The accelerated downturn in retail sales couldn’t come at a more unfortunate time for retailers, many of whom rely on the critical holiday shopping season for nearly a third of their income. But several retailers said they had been preparing for the slump since early this year. At L.L.Bean, where company executives anticipate 2008 sales will remain flat at last year’s level of $1.62 billion, this has meant reducing inventory and staffing since the spring, according to Beem. The company is also running a holiday promotion to stir up sales in which customers who spend $50 or more receive a $10 gift card.

“I think the general consensus is it’s not going to be a fast turnaround and we’ll continue to take a cautious and conservative approach to business,” Beem said.

Some smaller retailers said they are also keeping a close eye on costs but have managed not to cut any employees. Gail Diamon, owner of Dodge the Florist on Brentwood Street in Portland, said she enjoyed strong sales this summer and then saw orders fall off by close to 10% in October. She said she has cut back on giftware but reasonably solid demand for flowers has allowed her to keep her staff of five employees intact. Though many businesses have curtailed their purchases of flowers for holiday parties, Diamon said her sales have held up well.

Diamon said she believes people may substitute flowers for more expensive indulgences during tough economic times. “It’s not a necessity, but people still do go for flowers,” she said.

Lawrence, who has run her custom-made clothing shop in Portland for 30 years, said sales of her handbags and clothing quickly diminished after the turmoil in the financial markets broke out this fall. Still, she has retained both of her employees and Lawrence said consumers’ growing interest in shopping at locally owned businesses appears to be surviving the downturn.

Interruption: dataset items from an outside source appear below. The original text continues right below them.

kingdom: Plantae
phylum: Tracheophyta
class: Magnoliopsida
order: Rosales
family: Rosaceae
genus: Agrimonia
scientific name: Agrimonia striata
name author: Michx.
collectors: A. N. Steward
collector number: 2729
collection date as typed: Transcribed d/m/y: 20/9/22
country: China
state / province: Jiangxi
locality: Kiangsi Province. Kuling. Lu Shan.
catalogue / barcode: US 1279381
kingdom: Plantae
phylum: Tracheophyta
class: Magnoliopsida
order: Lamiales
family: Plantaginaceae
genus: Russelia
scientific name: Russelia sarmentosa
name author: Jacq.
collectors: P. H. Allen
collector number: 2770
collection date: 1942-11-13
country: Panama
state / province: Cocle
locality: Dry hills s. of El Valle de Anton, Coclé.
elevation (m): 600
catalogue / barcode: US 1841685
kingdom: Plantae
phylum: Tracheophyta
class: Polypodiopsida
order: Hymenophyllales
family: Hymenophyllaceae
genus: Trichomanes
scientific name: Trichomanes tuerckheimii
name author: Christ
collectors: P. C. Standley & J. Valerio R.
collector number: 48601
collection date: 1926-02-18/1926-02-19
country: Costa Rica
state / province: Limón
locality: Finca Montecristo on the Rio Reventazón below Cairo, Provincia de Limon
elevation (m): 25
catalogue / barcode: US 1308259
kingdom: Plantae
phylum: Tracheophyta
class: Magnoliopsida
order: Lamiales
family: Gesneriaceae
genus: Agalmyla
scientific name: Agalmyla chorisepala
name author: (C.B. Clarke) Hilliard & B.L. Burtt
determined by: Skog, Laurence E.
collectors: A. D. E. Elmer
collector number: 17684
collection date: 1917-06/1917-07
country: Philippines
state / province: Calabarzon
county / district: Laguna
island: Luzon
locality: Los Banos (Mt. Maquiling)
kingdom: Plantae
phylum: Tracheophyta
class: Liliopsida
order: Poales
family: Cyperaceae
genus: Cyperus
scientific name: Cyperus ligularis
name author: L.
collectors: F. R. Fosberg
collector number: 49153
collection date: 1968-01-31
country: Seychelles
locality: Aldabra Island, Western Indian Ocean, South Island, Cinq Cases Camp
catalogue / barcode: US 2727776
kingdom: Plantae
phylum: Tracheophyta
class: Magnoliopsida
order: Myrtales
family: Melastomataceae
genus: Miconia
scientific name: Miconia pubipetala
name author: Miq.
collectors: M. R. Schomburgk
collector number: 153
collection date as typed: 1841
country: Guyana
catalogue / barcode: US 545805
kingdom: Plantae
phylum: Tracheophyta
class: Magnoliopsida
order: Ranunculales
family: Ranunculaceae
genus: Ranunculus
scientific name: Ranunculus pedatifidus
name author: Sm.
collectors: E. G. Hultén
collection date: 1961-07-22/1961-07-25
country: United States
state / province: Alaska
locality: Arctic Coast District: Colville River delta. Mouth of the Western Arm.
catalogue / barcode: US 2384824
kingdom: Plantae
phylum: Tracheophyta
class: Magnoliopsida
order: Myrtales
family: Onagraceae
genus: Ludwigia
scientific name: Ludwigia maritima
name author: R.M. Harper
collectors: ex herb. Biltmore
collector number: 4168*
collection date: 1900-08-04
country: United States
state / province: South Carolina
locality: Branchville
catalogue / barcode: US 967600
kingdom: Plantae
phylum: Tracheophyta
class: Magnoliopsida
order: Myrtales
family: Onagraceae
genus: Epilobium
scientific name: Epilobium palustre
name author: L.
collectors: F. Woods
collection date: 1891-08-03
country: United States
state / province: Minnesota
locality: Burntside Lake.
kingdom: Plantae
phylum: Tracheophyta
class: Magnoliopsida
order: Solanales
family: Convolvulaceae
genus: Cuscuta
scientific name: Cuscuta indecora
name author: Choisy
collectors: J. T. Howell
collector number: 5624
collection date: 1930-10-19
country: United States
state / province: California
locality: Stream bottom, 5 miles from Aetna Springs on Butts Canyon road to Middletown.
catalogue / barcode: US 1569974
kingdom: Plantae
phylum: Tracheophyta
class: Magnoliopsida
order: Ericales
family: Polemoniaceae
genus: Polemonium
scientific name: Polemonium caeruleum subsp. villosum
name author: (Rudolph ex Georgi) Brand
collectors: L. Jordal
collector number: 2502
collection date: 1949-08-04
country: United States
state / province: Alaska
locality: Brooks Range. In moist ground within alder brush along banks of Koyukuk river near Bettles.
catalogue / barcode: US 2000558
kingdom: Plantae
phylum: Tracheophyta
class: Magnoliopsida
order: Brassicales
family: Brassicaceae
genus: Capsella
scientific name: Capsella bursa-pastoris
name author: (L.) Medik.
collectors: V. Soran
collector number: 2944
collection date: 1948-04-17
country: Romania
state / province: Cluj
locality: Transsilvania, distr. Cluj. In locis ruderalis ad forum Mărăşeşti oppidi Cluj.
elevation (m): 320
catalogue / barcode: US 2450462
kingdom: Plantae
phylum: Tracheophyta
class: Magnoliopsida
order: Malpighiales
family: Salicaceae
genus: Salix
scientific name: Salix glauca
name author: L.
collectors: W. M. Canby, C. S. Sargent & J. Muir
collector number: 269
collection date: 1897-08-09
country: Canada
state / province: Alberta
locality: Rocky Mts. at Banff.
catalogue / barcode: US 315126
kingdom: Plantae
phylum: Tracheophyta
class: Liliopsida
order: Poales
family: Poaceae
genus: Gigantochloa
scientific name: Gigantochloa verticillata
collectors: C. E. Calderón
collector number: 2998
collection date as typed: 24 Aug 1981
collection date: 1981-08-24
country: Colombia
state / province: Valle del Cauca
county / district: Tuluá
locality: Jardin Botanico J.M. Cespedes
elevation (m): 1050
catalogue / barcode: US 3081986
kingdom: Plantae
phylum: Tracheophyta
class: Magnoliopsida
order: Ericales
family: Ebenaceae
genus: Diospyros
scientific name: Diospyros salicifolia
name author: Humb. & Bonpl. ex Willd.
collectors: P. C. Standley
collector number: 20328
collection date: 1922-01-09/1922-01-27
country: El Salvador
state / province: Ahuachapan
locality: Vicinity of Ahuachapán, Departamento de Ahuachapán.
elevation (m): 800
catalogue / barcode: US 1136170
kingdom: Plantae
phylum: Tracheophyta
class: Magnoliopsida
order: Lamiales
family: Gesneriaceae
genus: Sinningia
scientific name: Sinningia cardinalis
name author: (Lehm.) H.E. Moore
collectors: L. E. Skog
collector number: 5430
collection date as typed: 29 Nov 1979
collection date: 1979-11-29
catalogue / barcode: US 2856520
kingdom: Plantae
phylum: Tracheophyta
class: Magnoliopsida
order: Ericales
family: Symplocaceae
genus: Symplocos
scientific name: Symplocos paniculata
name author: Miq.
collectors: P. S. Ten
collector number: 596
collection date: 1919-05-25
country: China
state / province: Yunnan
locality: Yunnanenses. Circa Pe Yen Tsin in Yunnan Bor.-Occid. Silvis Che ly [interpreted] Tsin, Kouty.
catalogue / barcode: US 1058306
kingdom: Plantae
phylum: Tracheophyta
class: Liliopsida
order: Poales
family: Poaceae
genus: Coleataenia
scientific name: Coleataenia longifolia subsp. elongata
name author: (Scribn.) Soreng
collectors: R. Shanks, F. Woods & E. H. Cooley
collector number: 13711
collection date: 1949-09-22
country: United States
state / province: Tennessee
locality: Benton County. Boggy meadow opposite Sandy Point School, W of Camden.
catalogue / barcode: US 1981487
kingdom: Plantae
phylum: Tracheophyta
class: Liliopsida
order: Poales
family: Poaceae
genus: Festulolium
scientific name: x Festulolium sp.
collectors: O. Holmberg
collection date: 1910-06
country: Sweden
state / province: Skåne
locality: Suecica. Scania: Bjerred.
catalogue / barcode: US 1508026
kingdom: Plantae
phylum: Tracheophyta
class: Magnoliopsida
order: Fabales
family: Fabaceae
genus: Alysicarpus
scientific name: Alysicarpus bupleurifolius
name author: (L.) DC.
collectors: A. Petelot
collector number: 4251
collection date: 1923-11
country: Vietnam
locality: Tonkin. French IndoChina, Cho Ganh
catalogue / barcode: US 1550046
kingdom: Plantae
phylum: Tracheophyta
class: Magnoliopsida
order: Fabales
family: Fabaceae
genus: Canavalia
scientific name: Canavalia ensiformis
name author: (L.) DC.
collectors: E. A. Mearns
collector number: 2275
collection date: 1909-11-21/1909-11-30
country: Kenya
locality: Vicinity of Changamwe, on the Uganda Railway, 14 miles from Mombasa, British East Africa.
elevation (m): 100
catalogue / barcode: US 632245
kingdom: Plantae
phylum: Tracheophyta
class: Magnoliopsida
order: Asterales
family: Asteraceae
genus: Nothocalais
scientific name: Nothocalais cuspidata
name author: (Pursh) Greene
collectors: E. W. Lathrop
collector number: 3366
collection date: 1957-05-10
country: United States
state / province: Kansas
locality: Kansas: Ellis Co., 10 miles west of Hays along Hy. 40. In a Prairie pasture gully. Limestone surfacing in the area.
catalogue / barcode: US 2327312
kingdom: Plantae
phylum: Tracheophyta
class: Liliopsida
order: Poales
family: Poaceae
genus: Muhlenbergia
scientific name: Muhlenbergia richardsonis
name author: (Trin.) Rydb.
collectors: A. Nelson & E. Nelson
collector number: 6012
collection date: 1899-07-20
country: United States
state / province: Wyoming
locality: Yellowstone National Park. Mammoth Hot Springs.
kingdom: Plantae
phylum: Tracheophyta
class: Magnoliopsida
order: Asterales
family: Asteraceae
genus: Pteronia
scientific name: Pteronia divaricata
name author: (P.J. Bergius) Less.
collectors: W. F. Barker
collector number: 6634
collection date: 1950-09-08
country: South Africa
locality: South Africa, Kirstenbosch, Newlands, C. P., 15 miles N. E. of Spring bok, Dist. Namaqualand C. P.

The downtown shop owner said she still had to make adjustments and the small size of her business has allowed her to be nimble in responding to the downturn. Since she and her employees make all their products on-site, she said it has not been difficult to keep inventory in line with the pace of business.

“We make things as they sell,” she said. “I kind of can’t be left with too much inventory.”

Another challenge facing the retail sector in Maine and elsewhere is apparent not in the Old Port but out along the Maine Turnpike. Many observers believe there is more retail space in this country than consumers can support.

In recent decades, the growth of retail space across the United States, mainly in the form of big-box stores, has been tremendous. Retail space per capita has grown from four square feet in 1960 to 38 square feet in 2005, a rise of 850%, according to Portland author Stacy Mitchell, an advocate for local economies and author of the 2006 book “Big Box Swindle.” During the same period, median income in the United States, when adjusted for inflation, increased 80%.

Colgan, too, said he believes “the sector as a whole is almost certainly overbuilt,” but he said Maine is unlikely to see many large retail stores go dark. Most of the latest wave of retail development in Maine was built toward the end of the recent growth cycle, Colgan said, and these stores are still recapturing their investment costs, making them unlikely targets for closure.

Historically, when the economy does pull out of a recession the turnaround is often led by the same retail businesses that were among the first to lead the downward slide. This time, though, Colgan said that may not be the case.

“This recession, because the consumer has essentially deserted the field, we might not see that same pattern,” he said.

It’s not a pretty picture for retailers but many still find consolation in the long view. Diamon’s flower business, started in 1867, as well as L.L.Bean and the Kittery Trading Post, are all multi-generational business that survived the Great Depression and times of economic hardship that the current recession is unlikely to rival.

“We’ve seen lots of ups and downs in the last 96 years in business and I fully anticipate we’ll come out as strong as ever,” Beem said.